Permaneció en silencio durante unos minutos.
– Lo más extraño es que los recuerdo a todos. No los nombres, sino las caras. Los últimos segundos. Y siempre me llama la atención cuánto nos parecemos todos al final. En las películas lo hacen todo mal. La mayoría de los hombres llaman a sus madres. Si es que pueden hablar. ¿Qué le parece? Años sin escribirle una miserable carta, y al final es lo único que les alivia el miedo. Otros llaman a sus esposas, sus hijos. Los he visto morir a kilómetros de cualquier hospital. Sin botiquín de primeros auxilios ni nada.
McConnell lo escuchaba en silencio en medio de la oscuridad. A los veinticinco años, Stern había visto más muerte que la mayoría de los hombres en toda su vida. Se apoyó sobre un codo.
– ¿Alguna vez ayudó a alguien en ese trance, Stern?
– ¿Ayudarlo a qué?
Apenas distinguía la silueta de Stern: un cuerpo supino, con los brazos cruzados sobre el pecho.
– Usted sabe. Poner fin al dolor. Durante la residencia hospitalaria, vi unos cuantos pacientes a los que sólo podía aliviar la muerte. Claro que no podía hacer nada. Pero me preguntaba qué haría si tuviera plena libertad de acción.

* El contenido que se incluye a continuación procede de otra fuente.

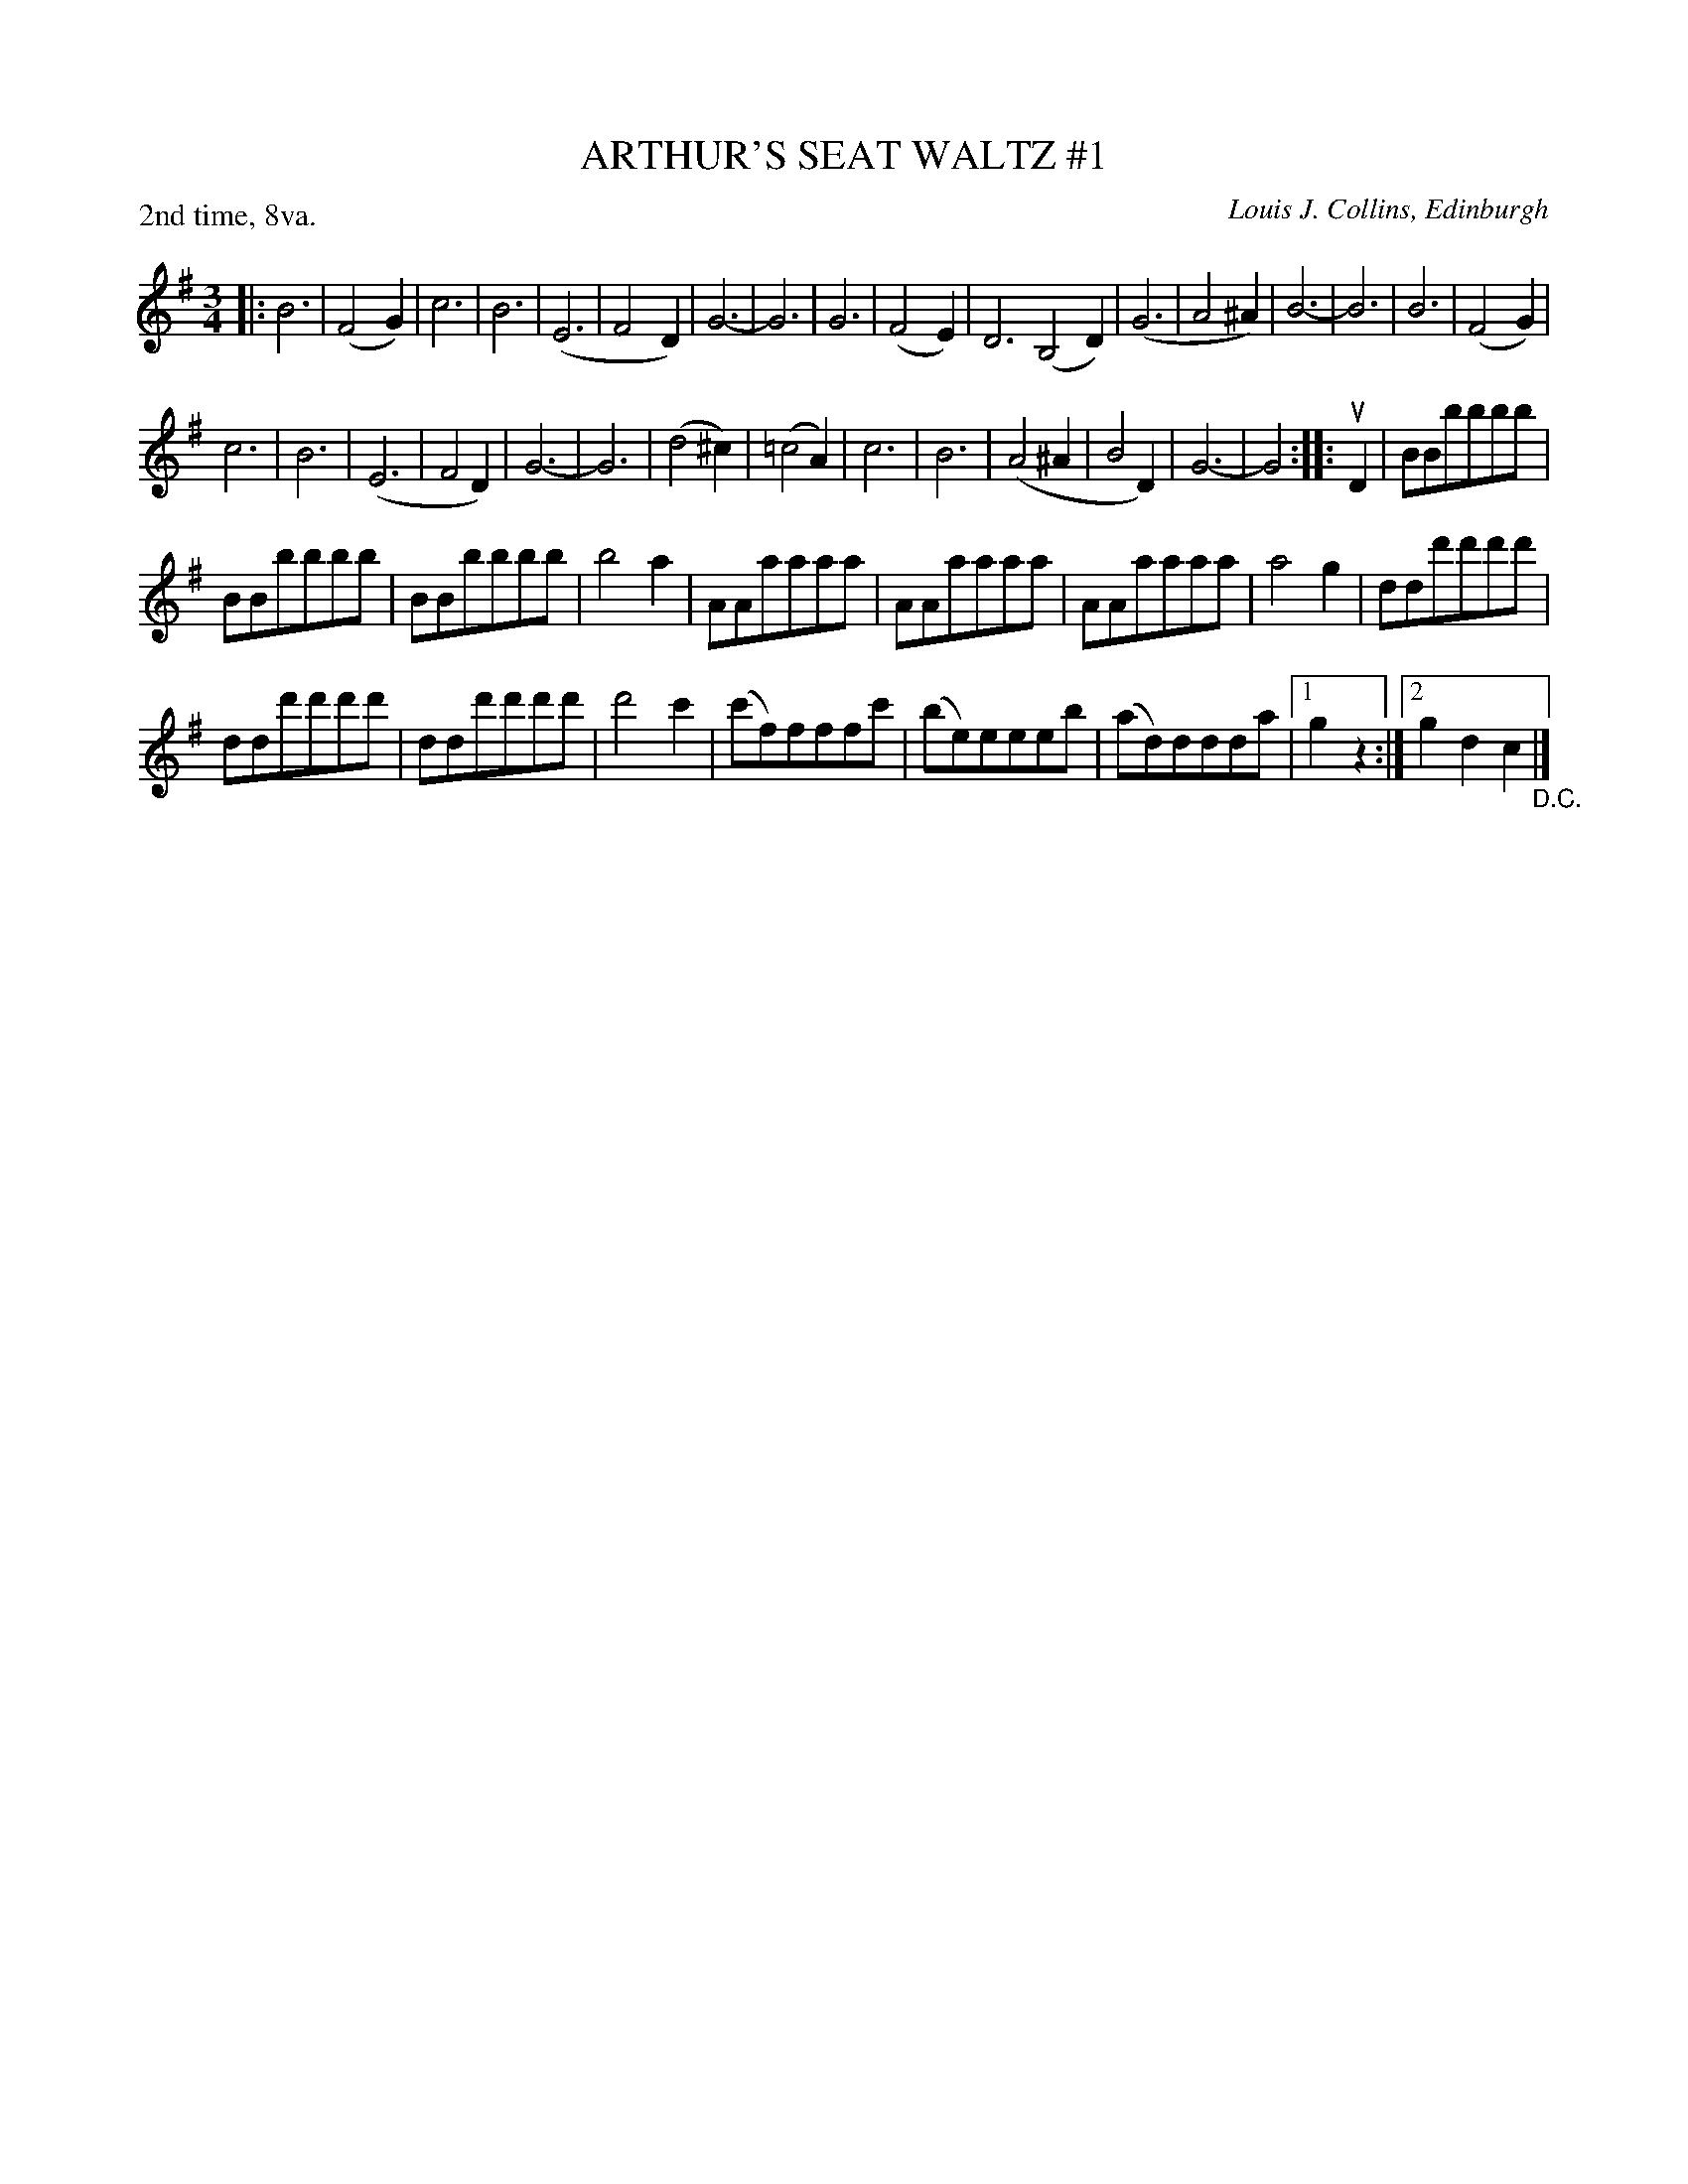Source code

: X: 32851
T: ARTHUR'S SEAT WALTZ #1
C: Louis J. Collins, Edinburgh
R: waltz
B: K\"ohler's Violin Repository, v.3, 1885 p.285 #1
F: http://www.archive.org/details/klersviolinrepos03rugg
Z: 2012 John Chambers <jc:trillian.mit.edu>
M: 3/4
L: 1/8
P: 2nd time, 8va.
K: G
|:\
B6 | (F4G2) | c6 | B6 | (E6 | F4D2) | G6- | G6 |\
G6 | (F4E2) | D6 (B,4D2) | (G6 | A4^A2) | B6- | B6 | B6 | (F4G2) |
c6 | B6 | (E6 | F4D2) | G6- | G6 | (d4^c2) | (=c4A2) |\
c6 | B6 | (A4^A2 | B4D2) | G6- | G4 :||: uD2 | BBbbbb |
BBbbbb | BBbbbb | b4a2 | AAaaaa | AAaaaa | AAaaaa | a4g2 | ddd'd'd'd' |
ddd'd'd'd' | ddd'd'd'd' | d'4c'2 | (c'f)fffc' | (be)eeeb | (ad)ddda |[1 g2z2 :|[2 g2d2c2 "_D.C."|]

La respuesta tardó mucho tiempo. McConnell había cerrado los ojos y se había tendido de costado para dormir, cuando la voz susurró: "Una vez".
– ¿Cómo?
– Lo hice una vez. En el desierto. Habíamos atacado un asentamiento árabe. A caballo. Uno de los hombres, mejor dicho, un chico, recibió un balazo en la espalda. Las tripas le colgaban por delante. No podía cabalgar, y nos perseguían los árabes. Dos en un caballo no hubieran escapado. Chorreaba sangre, y los árabes son persistentes para seguir un rastro por el desierto. No había alternativa: era la muerte rápida o la tortura. Igual, nadie quería hacerlo. Todos rogábamos que se muriera, pero nada. Esperábamos y esperábamos, y él lloraba y pedía agua. -Hizo una pausa. -Tampoco nos decía que lo dejáramos.